THE TASK: Please print each record exactly, omitting none of them.

[Stored data entries]

* * * * * * *

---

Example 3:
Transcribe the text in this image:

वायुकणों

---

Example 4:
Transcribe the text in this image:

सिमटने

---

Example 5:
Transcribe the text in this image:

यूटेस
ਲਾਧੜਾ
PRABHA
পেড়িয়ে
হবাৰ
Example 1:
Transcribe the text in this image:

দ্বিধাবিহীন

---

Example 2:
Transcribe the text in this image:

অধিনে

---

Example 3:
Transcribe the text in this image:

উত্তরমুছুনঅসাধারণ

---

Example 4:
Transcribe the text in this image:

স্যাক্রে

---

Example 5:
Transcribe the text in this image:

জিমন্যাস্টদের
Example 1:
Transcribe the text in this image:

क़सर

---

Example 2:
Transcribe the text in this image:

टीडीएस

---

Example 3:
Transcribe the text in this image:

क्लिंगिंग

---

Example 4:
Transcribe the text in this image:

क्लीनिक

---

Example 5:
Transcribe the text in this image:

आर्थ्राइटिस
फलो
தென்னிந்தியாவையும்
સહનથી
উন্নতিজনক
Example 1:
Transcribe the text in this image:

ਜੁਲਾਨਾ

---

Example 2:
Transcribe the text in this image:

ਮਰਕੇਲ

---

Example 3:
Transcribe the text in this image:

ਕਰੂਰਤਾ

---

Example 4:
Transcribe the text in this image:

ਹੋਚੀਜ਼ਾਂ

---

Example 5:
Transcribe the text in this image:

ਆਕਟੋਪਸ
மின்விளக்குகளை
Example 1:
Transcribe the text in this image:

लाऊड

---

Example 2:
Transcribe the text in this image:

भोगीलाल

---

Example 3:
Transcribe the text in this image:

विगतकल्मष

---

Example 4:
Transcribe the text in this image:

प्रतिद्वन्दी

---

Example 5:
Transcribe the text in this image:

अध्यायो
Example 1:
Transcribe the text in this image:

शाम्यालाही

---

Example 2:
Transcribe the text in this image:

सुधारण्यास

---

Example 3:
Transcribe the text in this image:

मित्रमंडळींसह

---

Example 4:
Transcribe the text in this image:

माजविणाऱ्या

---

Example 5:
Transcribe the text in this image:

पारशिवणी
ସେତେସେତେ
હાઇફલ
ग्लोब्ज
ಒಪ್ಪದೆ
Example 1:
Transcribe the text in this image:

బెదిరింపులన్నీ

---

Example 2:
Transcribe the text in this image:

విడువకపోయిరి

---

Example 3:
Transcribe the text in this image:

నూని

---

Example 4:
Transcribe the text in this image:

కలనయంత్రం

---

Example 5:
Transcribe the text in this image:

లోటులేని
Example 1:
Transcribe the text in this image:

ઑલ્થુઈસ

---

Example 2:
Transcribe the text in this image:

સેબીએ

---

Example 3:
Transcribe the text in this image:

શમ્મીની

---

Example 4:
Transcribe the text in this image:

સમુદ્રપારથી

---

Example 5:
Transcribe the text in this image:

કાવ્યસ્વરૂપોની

* * * * * * *

EXPECTED OUTPUT:
---

Example 3:
Transcribe the text in this image:

वायुकणों

---

Example 4:
Transcribe the text in this image:

सिमटने

---

Example 5:
Transcribe the text in this image:

यूटेस
ਲਾਧੜਾ
PRABHA
পেড়িয়ে
হবাৰ
Example 1:
Transcribe the text in this image:

দ্বিধাবিহীন

---

Example 2:
Transcribe the text in this image:

অধিনে

---

Example 3:
Transcribe the text in this image:

উত্তরমুছুনঅসাধারণ

---

Example 4:
Transcribe the text in this image:

স্যাক্রে

---

Example 5:
Transcribe the text in this image:

জিমন্যাস্টদের
Example 1:
Transcribe the text in this image:

क़सर

---

Example 2:
Transcribe the text in this image:

टीडीएस

---

Example 3:
Transcribe the text in this image:

क्लिंगिंग

---

Example 4:
Transcribe the text in this image:

क्लीनिक

---

Example 5:
Transcribe the text in this image:

आर्थ्राइटिस
फलो
தென்னிந்தியாவையும்
સહનથી
উন্নতিজনক
Example 1:
Transcribe the text in this image:

ਜੁਲਾਨਾ

---

Example 2:
Transcribe the text in this image:

ਮਰਕੇਲ

---

Example 3:
Transcribe the text in this image:

ਕਰੂਰਤਾ

---

Example 4:
Transcribe the text in this image:

ਹੋਚੀਜ਼ਾਂ

---

Example 5:
Transcribe the text in this image:

ਆਕਟੋਪਸ
மின்விளக்குகளை
Example 1:
Transcribe the text in this image:

लाऊड

---

Example 2:
Transcribe the text in this image:

भोगीलाल

---

Example 3:
Transcribe the text in this image:

विगतकल्मष

---

Example 4:
Transcribe the text in this image:

प्रतिद्वन्दी

---

Example 5:
Transcribe the text in this image:

अध्यायो
Example 1:
Transcribe the text in this image:

शाम्यालाही

---

Example 2:
Transcribe the text in this image:

सुधारण्यास

---

Example 3:
Transcribe the text in this image:

मित्रमंडळींसह

---

Example 4:
Transcribe the text in this image:

माजविणाऱ्या

---

Example 5:
Transcribe the text in this image:

पारशिवणी
ସେତେସେତେ
હાઇફલ
ग्लोब्ज
ಒಪ್ಪದೆ
Example 1:
Transcribe the text in this image:

బెదిరింపులన్నీ

---

Example 2:
Transcribe the text in this image:

విడువకపోయిరి

---

Example 3:
Transcribe the text in this image:

నూని

---

Example 4:
Transcribe the text in this image:

కలనయంత్రం

---

Example 5:
Transcribe the text in this image:

లోటులేని
Example 1:
Transcribe the text in this image:

ઑલ્થુઈસ

---

Example 2:
Transcribe the text in this image:

સેબીએ

---

Example 3:
Transcribe the text in this image:

શમ્મીની

---

Example 4:
Transcribe the text in this image:

સમુદ્રપારથી

---

Example 5:
Transcribe the text in this image:

કાવ્યસ્વરૂપોની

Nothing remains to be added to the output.